32. BÖLÜM

21 14 17
                                    

Gecenin karası inmişti tepemize. ışıldayan yıldızlar, dünyayı aydınlatan Hilal... Muhteşem bir gecenin güzelliğinden kopamamıştık ikimizde, ne o nede ben.

"Teşekkür ederim. Benimle beraber yıldızları izlediğin için."

Gülümsedi... Bir elini direksiyon'dan çekip baş parmağıyla yanağımı okşadı.

"Asıl ben teşekkür ederim... Herşeye rağmen benimle yıldızları izlediğin için."

'Herşeye rağmen' dediği kısmda sesi titremişti. Gözleri gözlerimi izlerken zorlukla yutkundum. Ne diyeceğimi bilemedim bir an.
Elini yanağımdan çekip tekrar direksiyona koydu. Gözlerimi izliyen kehribarları karanlık caddeyi izledi. Birşey düşündüğü bariz belli oluyordu lakin her ne düşünüyorsa bu onun canını fazlasıyla yakıyordu.
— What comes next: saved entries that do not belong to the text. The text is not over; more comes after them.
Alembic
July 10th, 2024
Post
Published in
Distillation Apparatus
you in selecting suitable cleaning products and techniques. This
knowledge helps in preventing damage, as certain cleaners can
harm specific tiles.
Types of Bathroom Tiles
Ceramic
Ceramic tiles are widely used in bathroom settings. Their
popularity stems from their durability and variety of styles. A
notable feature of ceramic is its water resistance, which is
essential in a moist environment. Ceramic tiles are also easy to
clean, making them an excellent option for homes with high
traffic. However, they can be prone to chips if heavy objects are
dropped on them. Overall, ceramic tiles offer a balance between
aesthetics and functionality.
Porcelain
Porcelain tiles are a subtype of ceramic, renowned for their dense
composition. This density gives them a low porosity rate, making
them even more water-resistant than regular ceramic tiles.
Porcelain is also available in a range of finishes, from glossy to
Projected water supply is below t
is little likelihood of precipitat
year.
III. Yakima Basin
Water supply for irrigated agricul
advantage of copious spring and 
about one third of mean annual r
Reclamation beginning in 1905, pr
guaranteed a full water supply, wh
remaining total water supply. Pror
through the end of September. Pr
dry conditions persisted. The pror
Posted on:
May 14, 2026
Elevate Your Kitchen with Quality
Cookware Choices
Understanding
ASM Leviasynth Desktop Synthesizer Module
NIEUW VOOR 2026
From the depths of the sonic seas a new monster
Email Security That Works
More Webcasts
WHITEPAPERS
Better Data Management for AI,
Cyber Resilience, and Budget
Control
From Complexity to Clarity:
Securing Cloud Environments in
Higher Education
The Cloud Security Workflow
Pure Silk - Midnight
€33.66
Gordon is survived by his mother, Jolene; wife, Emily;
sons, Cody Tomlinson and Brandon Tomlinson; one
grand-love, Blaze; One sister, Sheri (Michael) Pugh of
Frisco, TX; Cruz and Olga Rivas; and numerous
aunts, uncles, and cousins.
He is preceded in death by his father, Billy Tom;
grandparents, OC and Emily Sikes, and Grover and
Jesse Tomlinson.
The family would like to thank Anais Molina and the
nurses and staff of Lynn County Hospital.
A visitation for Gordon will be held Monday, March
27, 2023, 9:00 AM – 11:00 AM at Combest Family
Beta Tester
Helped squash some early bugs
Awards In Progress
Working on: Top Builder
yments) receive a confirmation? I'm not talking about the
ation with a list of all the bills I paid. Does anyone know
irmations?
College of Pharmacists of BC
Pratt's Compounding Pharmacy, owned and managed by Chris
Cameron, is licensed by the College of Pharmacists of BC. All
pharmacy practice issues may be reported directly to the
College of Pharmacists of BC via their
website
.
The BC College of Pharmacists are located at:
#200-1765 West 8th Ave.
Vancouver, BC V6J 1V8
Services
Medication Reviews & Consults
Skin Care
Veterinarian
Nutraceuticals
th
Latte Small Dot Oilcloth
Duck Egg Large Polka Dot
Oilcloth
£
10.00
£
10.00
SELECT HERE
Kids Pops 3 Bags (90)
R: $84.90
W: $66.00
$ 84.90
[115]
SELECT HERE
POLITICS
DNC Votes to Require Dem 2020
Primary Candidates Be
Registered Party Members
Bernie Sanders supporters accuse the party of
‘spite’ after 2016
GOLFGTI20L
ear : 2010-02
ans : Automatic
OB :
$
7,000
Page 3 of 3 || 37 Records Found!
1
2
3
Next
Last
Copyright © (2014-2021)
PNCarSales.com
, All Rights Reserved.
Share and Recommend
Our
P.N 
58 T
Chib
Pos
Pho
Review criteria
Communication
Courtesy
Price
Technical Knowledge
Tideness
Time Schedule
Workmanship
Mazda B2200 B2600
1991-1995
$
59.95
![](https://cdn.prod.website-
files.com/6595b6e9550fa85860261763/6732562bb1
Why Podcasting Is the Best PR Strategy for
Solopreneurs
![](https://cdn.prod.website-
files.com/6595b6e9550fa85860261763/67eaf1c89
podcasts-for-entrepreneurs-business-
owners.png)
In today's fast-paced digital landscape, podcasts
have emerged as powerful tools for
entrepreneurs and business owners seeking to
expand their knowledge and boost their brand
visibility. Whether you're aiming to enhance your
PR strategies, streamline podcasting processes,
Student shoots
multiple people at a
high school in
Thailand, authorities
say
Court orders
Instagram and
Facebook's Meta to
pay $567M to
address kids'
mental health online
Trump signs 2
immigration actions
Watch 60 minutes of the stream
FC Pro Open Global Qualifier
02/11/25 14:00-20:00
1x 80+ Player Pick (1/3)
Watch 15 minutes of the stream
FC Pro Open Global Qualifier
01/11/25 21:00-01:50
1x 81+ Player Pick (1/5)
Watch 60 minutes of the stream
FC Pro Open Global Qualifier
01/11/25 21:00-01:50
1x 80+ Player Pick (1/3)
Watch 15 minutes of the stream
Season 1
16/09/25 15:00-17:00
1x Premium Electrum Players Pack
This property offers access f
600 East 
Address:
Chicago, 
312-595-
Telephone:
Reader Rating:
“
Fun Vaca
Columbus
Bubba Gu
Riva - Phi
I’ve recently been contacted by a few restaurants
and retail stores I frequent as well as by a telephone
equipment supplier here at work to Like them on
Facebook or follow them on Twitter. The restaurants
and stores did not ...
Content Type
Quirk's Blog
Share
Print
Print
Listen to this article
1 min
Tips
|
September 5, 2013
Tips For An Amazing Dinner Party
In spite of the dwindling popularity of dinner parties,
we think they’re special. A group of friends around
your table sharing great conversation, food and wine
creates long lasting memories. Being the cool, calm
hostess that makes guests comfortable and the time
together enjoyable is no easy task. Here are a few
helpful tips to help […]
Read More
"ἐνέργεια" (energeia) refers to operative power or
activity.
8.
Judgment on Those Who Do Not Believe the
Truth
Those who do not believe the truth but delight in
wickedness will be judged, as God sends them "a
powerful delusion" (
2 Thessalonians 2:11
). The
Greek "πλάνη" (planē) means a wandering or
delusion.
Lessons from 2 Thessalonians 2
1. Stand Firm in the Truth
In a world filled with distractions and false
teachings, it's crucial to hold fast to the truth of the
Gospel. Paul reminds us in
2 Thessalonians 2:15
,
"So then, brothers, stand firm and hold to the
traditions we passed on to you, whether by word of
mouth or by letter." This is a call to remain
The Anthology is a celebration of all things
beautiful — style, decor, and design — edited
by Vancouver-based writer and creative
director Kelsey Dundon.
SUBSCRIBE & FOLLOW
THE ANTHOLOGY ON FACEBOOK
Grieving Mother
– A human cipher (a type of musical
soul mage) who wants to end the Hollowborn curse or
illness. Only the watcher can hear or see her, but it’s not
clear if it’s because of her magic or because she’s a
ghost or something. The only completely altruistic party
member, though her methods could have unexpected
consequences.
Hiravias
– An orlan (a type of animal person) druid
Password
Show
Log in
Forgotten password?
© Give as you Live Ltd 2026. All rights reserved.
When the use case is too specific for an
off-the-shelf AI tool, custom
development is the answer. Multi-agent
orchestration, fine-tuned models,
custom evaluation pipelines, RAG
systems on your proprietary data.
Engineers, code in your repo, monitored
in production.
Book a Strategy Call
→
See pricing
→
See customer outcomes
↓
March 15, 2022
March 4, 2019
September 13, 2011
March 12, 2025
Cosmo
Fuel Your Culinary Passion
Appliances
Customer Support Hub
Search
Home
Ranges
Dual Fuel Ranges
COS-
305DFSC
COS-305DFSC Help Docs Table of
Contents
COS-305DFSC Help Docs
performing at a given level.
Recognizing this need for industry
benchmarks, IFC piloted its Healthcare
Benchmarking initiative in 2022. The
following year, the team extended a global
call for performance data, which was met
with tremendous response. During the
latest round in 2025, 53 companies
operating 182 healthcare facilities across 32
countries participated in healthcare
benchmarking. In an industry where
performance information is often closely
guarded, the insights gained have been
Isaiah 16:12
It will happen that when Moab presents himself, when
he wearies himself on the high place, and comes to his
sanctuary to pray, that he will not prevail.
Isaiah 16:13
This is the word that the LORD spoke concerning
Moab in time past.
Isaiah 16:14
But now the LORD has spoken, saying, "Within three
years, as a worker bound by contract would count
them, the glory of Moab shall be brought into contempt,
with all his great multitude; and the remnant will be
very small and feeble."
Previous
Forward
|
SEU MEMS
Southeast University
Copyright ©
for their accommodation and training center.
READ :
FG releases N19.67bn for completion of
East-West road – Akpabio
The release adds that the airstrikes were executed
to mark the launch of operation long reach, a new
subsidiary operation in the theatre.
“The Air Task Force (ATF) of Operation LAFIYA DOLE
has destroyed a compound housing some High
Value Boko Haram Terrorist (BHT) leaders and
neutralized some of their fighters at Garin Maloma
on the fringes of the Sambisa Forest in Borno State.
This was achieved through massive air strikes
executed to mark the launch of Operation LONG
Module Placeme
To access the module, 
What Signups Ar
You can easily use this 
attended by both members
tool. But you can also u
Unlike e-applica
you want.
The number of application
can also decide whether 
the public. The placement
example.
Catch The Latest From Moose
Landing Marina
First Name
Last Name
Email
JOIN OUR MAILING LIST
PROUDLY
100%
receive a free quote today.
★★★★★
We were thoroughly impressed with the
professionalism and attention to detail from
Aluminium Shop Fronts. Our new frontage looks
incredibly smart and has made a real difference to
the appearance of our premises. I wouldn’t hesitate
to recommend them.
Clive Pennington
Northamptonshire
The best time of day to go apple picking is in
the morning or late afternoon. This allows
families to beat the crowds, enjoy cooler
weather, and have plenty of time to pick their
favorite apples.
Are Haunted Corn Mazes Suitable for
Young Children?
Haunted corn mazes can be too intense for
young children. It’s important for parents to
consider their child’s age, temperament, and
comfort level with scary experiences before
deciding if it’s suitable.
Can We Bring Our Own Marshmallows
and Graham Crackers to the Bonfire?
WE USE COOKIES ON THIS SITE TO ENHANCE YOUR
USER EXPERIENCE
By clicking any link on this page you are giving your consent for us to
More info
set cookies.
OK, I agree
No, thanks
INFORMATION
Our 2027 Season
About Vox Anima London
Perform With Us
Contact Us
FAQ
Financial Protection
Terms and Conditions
Boğazını temizlediğinde boynundaki hareketlilik yan porifiline muazzam bir görünüm kattı çene yapısı daha çıkıntılı gözüküyordu sanki.

"Buse... Kendini kötü veya ne bileyim kirlenmiş his etme..." Dedi. Fakat ben hiç birşey anlamamıştım.

"Anlamadım Aras. Ne demek istiyorsun? Biraz açık olur musun."

"Ben sana dokunmadım Buse. O gece sana dokunmadım sadece o izlenimi verdim. Biliyorum canının ne kadar yandığını ama ben buyum işte güvenilmez bir pic kurusuyum!.."

"Ne? Bir dakika, bir dakika ne yani herşey bir oyun muydu? gerçekten bana dokunma'dın mı?."

"Dokunmadım, dokunmadım." Diye yanıtladı sorularımı.

ikimizin de arasında derin bir sessizlik oluştu. Nice kelimeler boğazımda düğümlendi. Ne diyeceğimi bilemedim. Ama birşeyi net olarak biliyordum ki bu durum beni rahatlamıştı bir çok açıdan tabi.

.....

Zzz... Zzzz....

Uzun zamandır uyuduğum en güzel uykunun kollarından beni ayıran telefonumun berbat titreşim sesi idi... Durmadan zır sesi çıkartıp dururken güzel uykumun sürmesi imkansız birşeydi.

Sersemleşmiş halimle elimi komodinin üzerinde duran telefona uzattım. Ardı ardına kırpıştırdığım kirpiklerimi aralayıp telefonuma gelen mesaja baktım.

   — günaydın güzelim :).

  — hazırlan seni almaya geliyorum.

 
— bugün okula gitmeyeceğiz. Seni götürmek istediğim bir yer var.

Mesajı gönderen tabikide Aras' tı. İçim yine kıpır kıpır olmuştu. Ah kalbim! yine mi başladı bizim mesai, Yine mi yerinden ayrılmak istercesine çarpacak sın? lütfen kay bettiğim benliğime birde sen eklenme sonra toparlanamıyorum.

Ah! aptal Gece. Kalk hazırlan adam şimdi gelecek birde iki saat kapıda dikeceksin.
Kendi kendime söylenirken yataktan kalkıp banyoya yöneldim. Saniyeler içerisinde üzerindeki gecelik ten kurtulup sıcak suyun altına girdim.

....

Suyun verdiği rahatlık eş zamanda ayılmamada yardımcı olmuştu. Daha fazla vakit kaybetmemek adına asılı olan mini havlumu alıp bedenime sardım. Gerçi hoş ne kadar sardıysa o kadar sara bildim havlu anca göğüs ve dizlerimin baya üzerinde olan bacağımı örtmüş tü bornoz'umu ise odamda unutmuştum. Her neyse takıldığım  konu bu olmamalıydı...

Hemen kurutma makinasıyla ipeksi olan kahve saçlarımı kuruladım ve en sonunda onuda çekmeceye yerleştirdikten sonra banyodan çıktım. Hızlı adımlarım giysi dolabıma yönelirken duyduğum tanıdık ses ile yerimden fışkırdım.